The ranges of probability distributions and PSSs for TX and TN in the CanESM5-LE, CNRM-CM6-1-LE, and MIROC6-LE are shown in Figures S12–S15. For TX and TN, there are quite small ranges in the probability distributions and PSSs among the members in each of the three LEs (Figures S12–S15). This is likely due to the large amount of data, making the influences of internal variability indistinct. The ranges of PSSs in the three LEs are generally broader for TX (Figure S14) than TN (Figure S15), in which the effects of internal variability in MIROC6-LE are generally larger than the other LEs (Figure S14). Over NA, MEA, TA, CAU, and MWA, the ranges in PSSs (based on both observations) for MIROC6-LE are slightly more than 5%, relatively larger compared to other regions.
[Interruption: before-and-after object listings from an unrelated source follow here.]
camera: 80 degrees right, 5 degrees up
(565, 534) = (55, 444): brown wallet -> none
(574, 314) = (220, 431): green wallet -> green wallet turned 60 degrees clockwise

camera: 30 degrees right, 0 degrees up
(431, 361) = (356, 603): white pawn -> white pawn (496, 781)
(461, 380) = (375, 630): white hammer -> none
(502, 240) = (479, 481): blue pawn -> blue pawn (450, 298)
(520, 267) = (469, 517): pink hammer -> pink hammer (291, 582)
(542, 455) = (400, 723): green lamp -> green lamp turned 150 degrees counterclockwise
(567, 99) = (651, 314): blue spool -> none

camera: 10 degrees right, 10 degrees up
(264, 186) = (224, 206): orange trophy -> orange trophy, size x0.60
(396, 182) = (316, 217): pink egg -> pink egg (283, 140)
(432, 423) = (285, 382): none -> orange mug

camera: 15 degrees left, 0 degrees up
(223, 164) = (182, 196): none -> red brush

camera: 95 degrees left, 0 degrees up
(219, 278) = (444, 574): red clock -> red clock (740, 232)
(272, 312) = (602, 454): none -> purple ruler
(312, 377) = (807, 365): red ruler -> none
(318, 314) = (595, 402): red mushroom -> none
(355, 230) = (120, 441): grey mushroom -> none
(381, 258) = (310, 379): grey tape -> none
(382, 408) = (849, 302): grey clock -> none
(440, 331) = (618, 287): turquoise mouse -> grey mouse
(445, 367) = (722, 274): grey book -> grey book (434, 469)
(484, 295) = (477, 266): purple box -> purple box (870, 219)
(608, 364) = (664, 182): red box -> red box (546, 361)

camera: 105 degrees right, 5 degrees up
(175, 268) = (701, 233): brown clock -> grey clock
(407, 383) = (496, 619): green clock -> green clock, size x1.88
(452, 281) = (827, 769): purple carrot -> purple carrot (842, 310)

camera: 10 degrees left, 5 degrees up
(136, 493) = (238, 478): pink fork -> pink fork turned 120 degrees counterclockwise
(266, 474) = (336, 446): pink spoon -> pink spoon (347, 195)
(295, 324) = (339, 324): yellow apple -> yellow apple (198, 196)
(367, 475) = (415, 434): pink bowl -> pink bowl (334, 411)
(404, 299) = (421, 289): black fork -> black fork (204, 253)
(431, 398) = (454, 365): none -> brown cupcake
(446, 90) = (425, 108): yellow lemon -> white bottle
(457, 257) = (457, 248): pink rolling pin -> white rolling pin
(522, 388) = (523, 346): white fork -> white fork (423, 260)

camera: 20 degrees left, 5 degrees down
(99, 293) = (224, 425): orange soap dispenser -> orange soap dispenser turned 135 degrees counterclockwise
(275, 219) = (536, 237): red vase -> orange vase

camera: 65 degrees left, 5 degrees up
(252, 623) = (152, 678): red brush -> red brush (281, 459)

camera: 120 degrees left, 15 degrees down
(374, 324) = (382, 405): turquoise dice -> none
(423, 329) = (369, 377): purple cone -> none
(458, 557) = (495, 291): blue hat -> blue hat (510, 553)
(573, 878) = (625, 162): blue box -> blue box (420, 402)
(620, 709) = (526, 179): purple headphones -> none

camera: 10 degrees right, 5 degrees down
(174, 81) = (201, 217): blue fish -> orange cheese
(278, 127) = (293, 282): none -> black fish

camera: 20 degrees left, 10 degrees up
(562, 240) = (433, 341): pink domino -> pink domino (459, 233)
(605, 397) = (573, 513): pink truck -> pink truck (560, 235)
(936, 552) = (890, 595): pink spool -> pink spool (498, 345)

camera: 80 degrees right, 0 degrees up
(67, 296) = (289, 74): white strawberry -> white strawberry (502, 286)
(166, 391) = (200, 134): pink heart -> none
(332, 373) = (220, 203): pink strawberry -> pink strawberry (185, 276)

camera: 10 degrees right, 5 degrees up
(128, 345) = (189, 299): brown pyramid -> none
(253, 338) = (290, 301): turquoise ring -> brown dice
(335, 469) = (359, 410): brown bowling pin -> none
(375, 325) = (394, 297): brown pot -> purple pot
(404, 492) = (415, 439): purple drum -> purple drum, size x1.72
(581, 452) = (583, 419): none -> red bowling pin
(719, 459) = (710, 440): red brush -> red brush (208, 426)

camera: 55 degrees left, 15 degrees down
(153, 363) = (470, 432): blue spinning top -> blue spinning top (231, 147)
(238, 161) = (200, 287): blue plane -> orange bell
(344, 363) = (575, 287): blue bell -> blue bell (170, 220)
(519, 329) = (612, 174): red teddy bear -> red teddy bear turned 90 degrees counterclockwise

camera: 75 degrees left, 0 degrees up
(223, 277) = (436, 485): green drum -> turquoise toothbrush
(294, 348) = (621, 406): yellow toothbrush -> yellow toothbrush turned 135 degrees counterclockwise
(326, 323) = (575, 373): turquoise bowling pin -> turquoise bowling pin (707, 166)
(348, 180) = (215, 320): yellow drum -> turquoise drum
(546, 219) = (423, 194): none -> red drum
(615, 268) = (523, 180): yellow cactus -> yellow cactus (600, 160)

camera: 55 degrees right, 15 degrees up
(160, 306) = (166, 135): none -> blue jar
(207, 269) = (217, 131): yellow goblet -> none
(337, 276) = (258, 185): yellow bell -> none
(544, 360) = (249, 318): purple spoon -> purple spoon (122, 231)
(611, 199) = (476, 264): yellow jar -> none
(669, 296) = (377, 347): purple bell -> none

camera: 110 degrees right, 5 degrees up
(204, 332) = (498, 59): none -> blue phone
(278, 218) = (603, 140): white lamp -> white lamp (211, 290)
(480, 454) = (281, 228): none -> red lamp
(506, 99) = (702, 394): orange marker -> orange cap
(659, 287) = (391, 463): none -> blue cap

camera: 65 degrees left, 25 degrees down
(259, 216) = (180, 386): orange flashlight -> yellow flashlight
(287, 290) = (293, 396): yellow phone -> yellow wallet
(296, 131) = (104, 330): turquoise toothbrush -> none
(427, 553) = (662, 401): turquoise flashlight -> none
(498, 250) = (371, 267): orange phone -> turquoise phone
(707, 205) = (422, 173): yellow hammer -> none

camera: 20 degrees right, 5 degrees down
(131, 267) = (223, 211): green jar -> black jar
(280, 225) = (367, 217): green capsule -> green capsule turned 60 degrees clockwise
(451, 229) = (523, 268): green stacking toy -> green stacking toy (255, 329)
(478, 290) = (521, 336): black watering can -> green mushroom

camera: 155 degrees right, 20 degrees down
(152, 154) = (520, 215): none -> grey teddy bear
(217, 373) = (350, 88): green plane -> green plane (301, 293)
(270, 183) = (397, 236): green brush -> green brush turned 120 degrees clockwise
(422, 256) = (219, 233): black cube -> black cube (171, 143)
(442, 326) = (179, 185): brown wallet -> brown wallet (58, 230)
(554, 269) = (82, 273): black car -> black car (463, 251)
For CNRM-CM6-1-LE, the PSSs of TX span larger ranges over NA and TA, while CanESM5-LE over CAU and MWA. Figures S16–S19 exhibit the 30-year climatologies and RMSEs for TXx and TNn in each LE. Since the 30-year averaging also reduces the magnitude of internal variability, the situation is analogous to that shown in Figures S14 and S15. It demonstrates that the evaluation of extreme temperatures over Australia in the single-member multimodel ensembles of CMIP5 and CMIP6, based on PSS and RMSE, is reasonable, which is slightly influenced by the internal variability.

In Figure 12, although the multi-member means of the TXx trends (i.e., the forced response) increase at a similar rate of ∼0.2°C per decade for all the LEs over the regions, the effects of internal variability can alter the regional forced responses, which varies for each region and LE. Generally, the TXx trends in all LEs span larger ranges over SEA, MEA, and SSA; while the ranges of the trends are relatively narrower over TA and SWA. For different LEs, the ranges in MIROC6-LE are much wider, which are larger than CNRM-CM6-1-LE by a factor of ∼3 or more across Australian regions. For example, over SSA, the range of TXx trends in MIROC6-LE is ∼0.7°C per decade while ∼0.2°C per decade in CNRM-CM6-1-LE. It is interesting to note that the ranges in MIROC6-LE can be larger than the inter-model spread in CMIP6 (Figure 11) over certain regions (e.g., SEA and MEA), which indicates that the inter-model spreads in both CMIP ensembles do not fully represent the range of major uncertainties. For TNn (Figure 13), all the LEs show relatively comparable ranges over the regions, although the differences of the forced responses among the LEs are slightly larger than that in TXx.

Consistent with recent studies (e.g., Lehner et al., 2020; Maher et al., 2020; Schlunegger et al., 2020), the estimates of internal variability among CanESM5-LE, CNRM-CM6-1-LE, and MIROC6-LE are different. Additionally, the evaluation based on PSS and RMSE in the three LEs does not directly correlate with the ranges of the trends for TXx and TNn. For example, despite the high RMSEs and low PSSs in MIROC6-LE (relative to AWAP), the TXx trends exhibit much broader ranges while the trends of TNn are more comparable over the regions, compared to other LEs. In Figures S20 and S21, we plot the TXx and TNn trends for the first 25 members in the LEs, which show similar ranges demonstrated in Figures 12 and 13. As suggested by recent studies (e.g., Sippel et al., 2020; Thompson et al., 2015; Xie et al., 2015), it should be the model errors that lead to the differences in the estimates of internal variability among the LEs, which needs further research. Although the model uncertainty in internal variability highlights that the representation of internal variability itself varies considerably across the three LEs, internal variability is still important in contributing to the inter-model spread for the trends in the two CMIPs.